DUA PULUH SEMBILAN

5.6K 480 4
                                    

"Kamu yakin mau langsung coba ngomong sama Tia soal itu sore ini?" tanya Dita melalui sambungan telepon.

"Kalo ga sekarang kapan lagi? Seenganya kalau dia nolak batalin perjodohan aku, kan aku bisa coba lagi dengan cara yang beda." Jawab Vino yakin. Pria yang satu ini begitu bersemangat untuk membatalkan perjodohannya.

"Apapun hasilnya langsung hubungin aku, oke?"

"Uh-um, tenang aja. Pasti aku hubungin."

Dita menghela nafas pelan, "okey, wish you luck." Sudut bibir wanita itu sedikit terangkat membentuk senyum tipis.

"Makasih. Doain semoga Tia mau, biar kita bisa cepet nikah,"

Wanita itu tertawa kecil mendengar ucapan Vino. Ia mengangguk, "pasti." Balasnya semangat.

"Yaudah, nanti aku hubungin lagi kalo udah selesai ngomong."

"Iya. Assalamualaikum,"

"Waalaikumsala." Tepat setelah Vino menjawab salamnya, Dita memutus sambungan telepon.

Ia merasa was-was dengan keputusan Tia nanti. Bagimana jika wanita itu menolak membatalkan perjodohan mereka? Orangtua Vino pasti tidak mau tahu lagi. Lalu, perjodohan mereka hanya tinggal menghitung hari hingga hari H pernikahan.

Dita memijat pelipisnya pelan. Kepalanya benar-benar pening seakan ingin pecah. Masalah yang ia hadapi seperti benang kusut yang terikat sehingga sulit menemukan bagian ujungnya.

Dita meneguk air putih dari gelas yang ia letakkan di meja. Suara langkah sandal teplek yang menuruni anak tangga sukses membuat matanya melirik ke sumber suara.

Papinya turun dari atas dan melangkah menuju meja makan. Memang sudah tradisi keluarga mereka sarapan di rumah bersama.

"Pagi, sayang," Pria bertubuh gempal itu mengecup pipi isitrinya yang sedang meletakan wadah berisi nasi goreng di atas meja.

Pandangan mereka bertemu setelah Papinya menarik salah satu kursi di meja makan.

"Pagi, Pi," sapa Dita dengan sedikit kikuk.

Pria itu hanya mengangguk dan menanggapi seadanya.

Dita benar-benar benci keadaan canggung yang terjadi di antara ia dan Papinya.

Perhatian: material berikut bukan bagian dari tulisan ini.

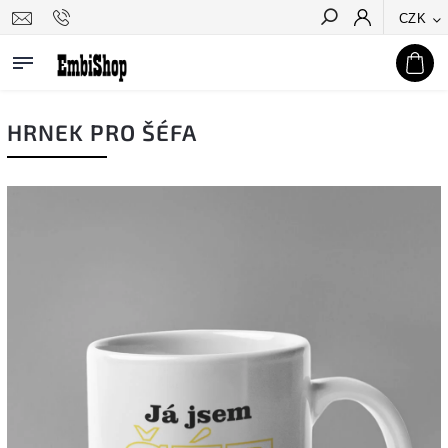
CZK
Hledat
HRNEK PRO ŠÉFA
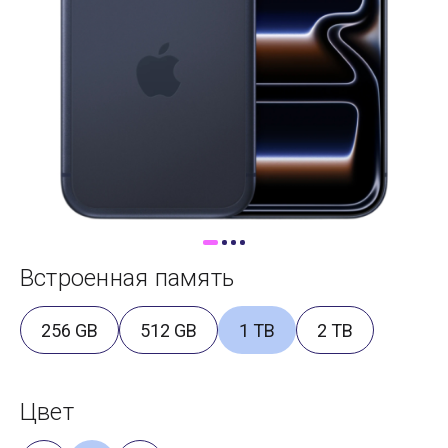
Доставка
Самовывоз
Trade-In
Встроенная память
256 GB
512 GB
1 TB
2 TB
Цвет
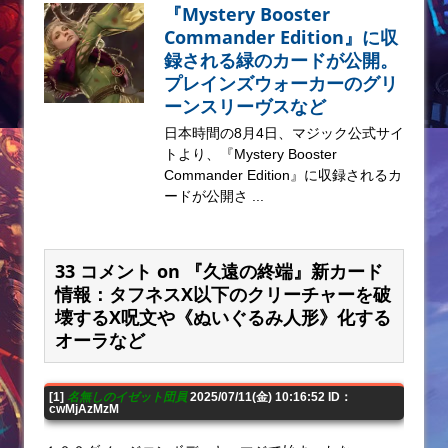
『Mystery Booster
Commander Edition』に収
録される緑のカードが公開。
プレインズウォーカーのグリ
ーンスリーヴスなど
日本時間の8月4日、マジック公式サイ
トより、『Mystery Booster
Commander Edition』に収録されるカ
ードが公開さ ...
33 コメント on 『久遠の終端』新カード
情報：タフネスX以下のクリーチャーを破
壊するX呪文や《ぬいぐるみ人形》化する
オーラなど
[1]
名無しのイゼット団員
2025/07/11(金) 10:16:52 ID：
cwMjAzMzM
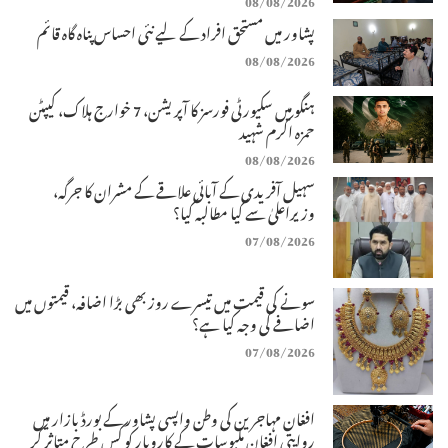
پشاور میں مستحق افراد کے لیے نئی احساس پناہ گاہ قائم
08/08/2026
ہنگو میں سکیورٹی فورسز کا آپریشن، 7 خوارج ہلاک، کیپٹن
حمزہ اکرم شہید
08/08/2026
سہیل آفریدی کے آبائی علاقے کے مشران کا جرگہ،
وزیراعلیٰ سے کیا مطالبہ کیا؟
07/08/2026
سونے کی قیمت میں تیسرے روز بھی بڑا اضافہ، قیمتوں میں
اضافے کی وجہ کیا ہے؟
07/08/2026
افغان مہاجرین کی وطن واپسی پشاور کے بورڈ بازار میں
روایتی افغان ملبوسات کے کاروبار کو کس طرح متاثر کر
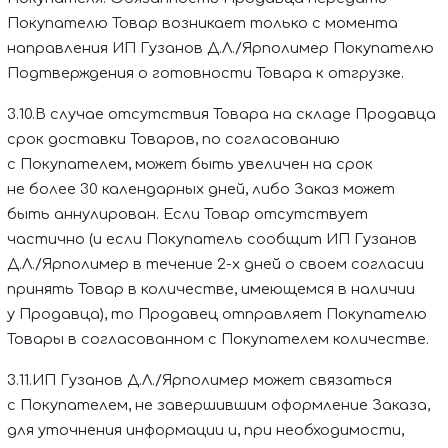
Покупателю Товар возникает только с момента
направления
ИП Гузанов Д.Л./Ярполимер
Покупателю
Подтверждения о готовности Товара к отгрузке.
3.10.В случае отсутствия Товара на складе Продавца
срок доставки Товаров, по согласованию
с Покупателем, может быть увеличен на срок
не более 30 календарных дней, либо Заказ может
быть аннулирован. Если Товар отсутствует
частично (и если Покупатель сообщит
ИП Гузанов
Д.Л./Ярполимер
в течение 2-х дней о своем согласии
принять Товар в количестве, имеющемся в наличии
у Продавца), то Продавец отправляет Покупателю
Товары в согласованном с Покупателем количестве.
3.11.
ИП Гузанов Д.Л./Ярполимер
может связаться
с Покупателем, не завершившим оформление Заказа,
для уточнения информации и, при необходимости,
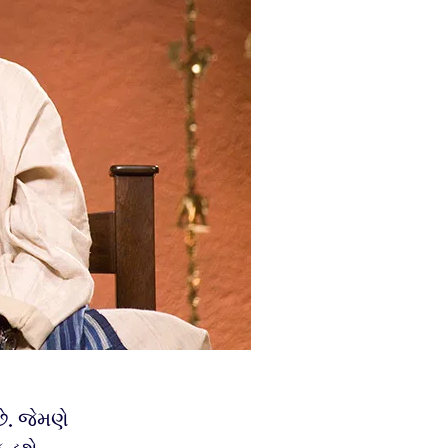
છે. જેમણે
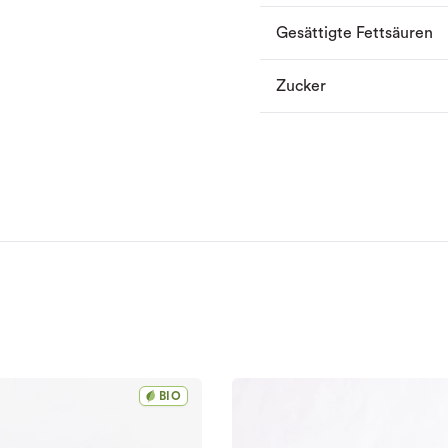
Gesättigte Fettsäuren
Zucker
BIO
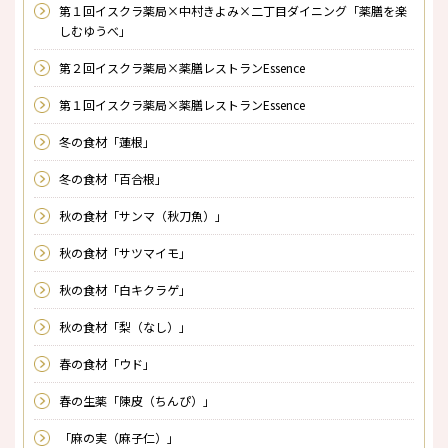
第１回イスクラ薬局×中村きよみ×二丁目ダイニング「薬膳を楽
しむゆうべ」
第２回イスクラ薬局×薬膳レストランEssence
第１回イスクラ薬局×薬膳レストランEssence
冬の食材「蓮根」
冬の食材「百合根」
秋の食材「サンマ（秋刀魚）」
秋の食材「サツマイモ」
秋の食材「白キクラゲ」
秋の食材「梨（なし）」
春の食材「ウド」
春の生薬「陳皮（ちんぴ）」
「麻の実（麻子仁）」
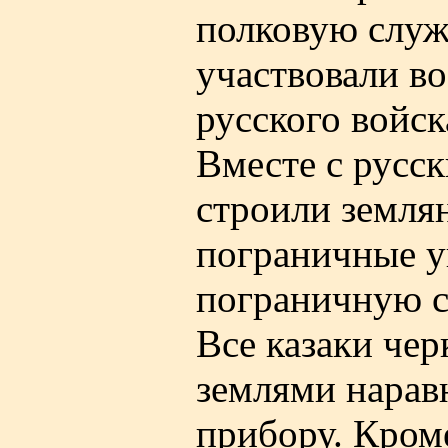
полковую служ
участвовали в
русского войск
Вместе с русс
строили земля
пограничные у
пограничную с
Все казаки чер
землями нарав
прибору. Кром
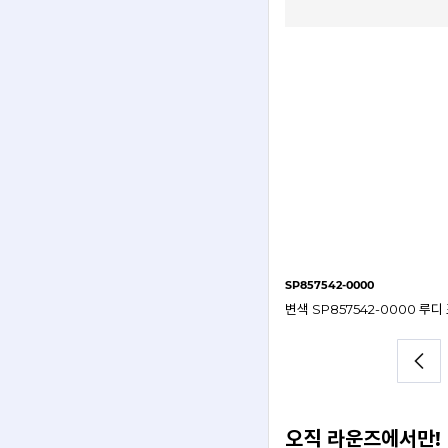
SP854157-0000
SP857542-0000
SP853817-0000 루디 프로젝트 켈리온 고글 선글라스
SP854157-0000 루디 프로젝트 켈리온 고글 선글라스
오직 라운즈에서만!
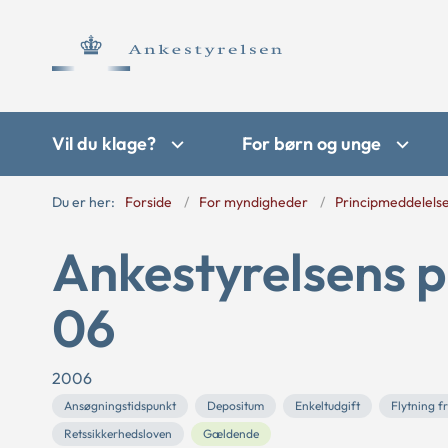
Vil du klage?
For børn og unge
Du er her:
Forside
For myndigheder
Principmeddelels
Ankestyrelsens p
06
2006
Ansøgningstidspunkt
Depositum
Enkeltudgift
Flytning f
Retssikkerhedsloven
Gældende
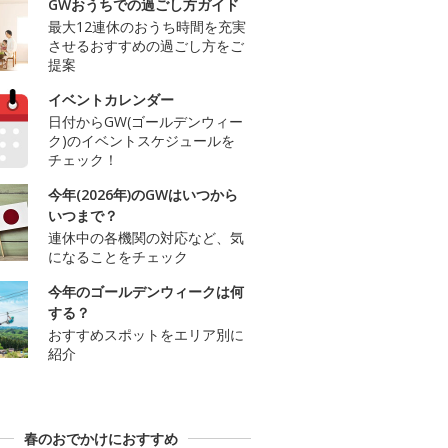
GWおうちでの過ごし方ガイド
最大12連休のおうち時間を充実
させるおすすめの過ごし方をご
提案
イベントカレンダー
日付からGW(ゴールデンウィー
ク)のイベントスケジュールを
チェック！
今年(2026年)のGWはいつから
いつまで？
連休中の各機関の対応など、気
になることをチェック
今年のゴールデンウィークは何
する？
おすすめスポットをエリア別に
紹介
春のおでかけにおすすめ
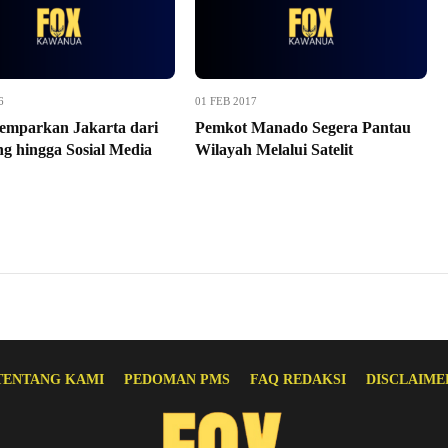
6
01 FEB 2017
mparkan Jakarta dari
Pemkot Manado Segera Pantau
g hingga Sosial Media
Wilayah Melalui Satelit
TENTANG KAMI
PEDOMAN PMS
FAQ REDAKSI
DISCLAIME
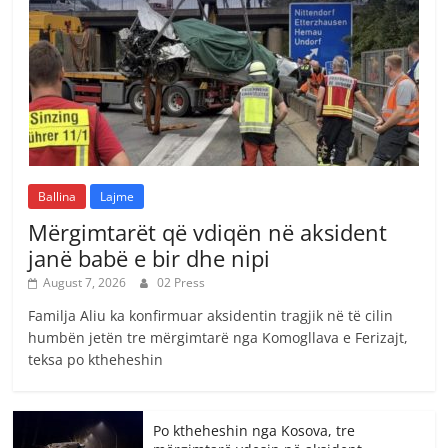
Ballina
Lajme
Mërgimtarët që vdiqën në aksident
janë babë e bir dhe nipi
August 7, 2026
02 Press
Familja Aliu ka konfirmuar aksidentin tragjik në të cilin
humbën jetën tre mërgimtarë nga Komogllava e Ferizajt,
teksa po ktheheshin
Po ktheheshin nga Kosova, tre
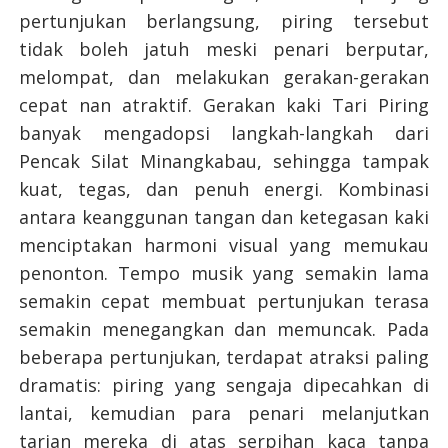
pertunjukan berlangsung, piring tersebut
tidak boleh jatuh meski penari berputar,
melompat, dan melakukan gerakan-gerakan
cepat nan atraktif. Gerakan kaki Tari Piring
banyak mengadopsi langkah-langkah dari
Pencak Silat Minangkabau, sehingga tampak
kuat, tegas, dan penuh energi. Kombinasi
antara keanggunan tangan dan ketegasan kaki
menciptakan harmoni visual yang memukau
penonton. Tempo musik yang semakin lama
semakin cepat membuat pertunjukan terasa
semakin menegangkan dan memuncak. Pada
beberapa pertunjukan, terdapat atraksi paling
dramatis: piring yang sengaja dipecahkan di
lantai, kemudian para penari melanjutkan
tarian mereka di atas serpihan kaca tanpa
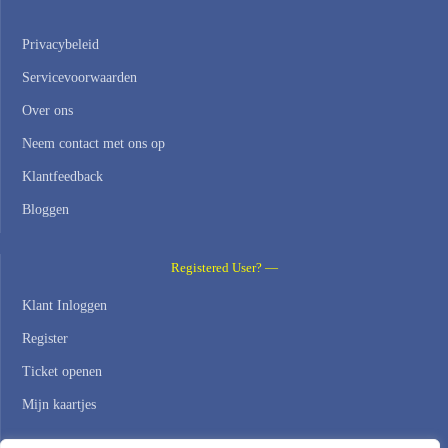
Privacybeleid
Servicevoorwaarden
Over ons
Neem contact met ons op
Klantfeedback
Bloggen
Registered User? —
Klant Inloggen
Register
Ticket openen
Mijn kaartjes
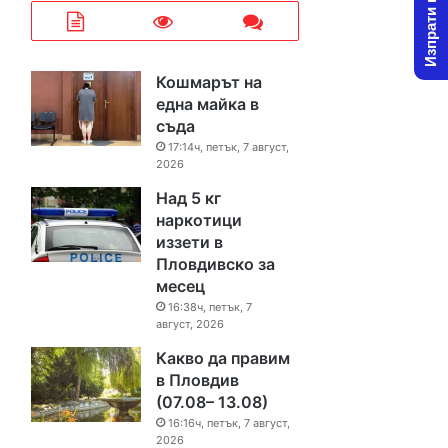
Изпрати новина
Кошмарът на
една майка в
съда
17:14ч, петък, 7 август,
2026
Над 5 кг
наркотици
иззети в
Пловдивско за
месец
16:38ч, петък, 7
август, 2026
Какво да правим
в Пловдив
(07.08– 13.08)
16:16ч, петък, 7 август,
2026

Wanita itu tidak merasa salah, karena memang menentukan pasangan hidup adalah hak setiap manusia. Tapi, ia tidak bisa menangkal betapa tidak enak posisi Papinya yang sudah terlanjur janji dengan Bapak dari Satrio.

Milan dan Malika yang tidak lama bergabung di meja makan pun mulai asik terlibat dalam obrolan pagi dengan Papi. Sementara ia hanya berpura-pura sibuk dengan ponsel. Dita merasa seperti orang asing di dalam rumah sendiri.

Maminya ikut bergabung dan duduk di samping Dita. Formasi duduk yang tidak pernah berubah sejak dulu.

"Papi, pimpin doa," ucap Maminya lembut.

Pria itu mengangguk dan mengangkat kedua tangannya. Mulai membaca doa makan yang diikuti dalam hati oleh setiap orang di meja makan.

"Aaamiiin." Papinya mengusap wajah dengan kedua telapak tangan. Semua yang ada di meja makan itu pun mengikutinya.

"Ayo makan," ajak pria bertubuh gempal itu.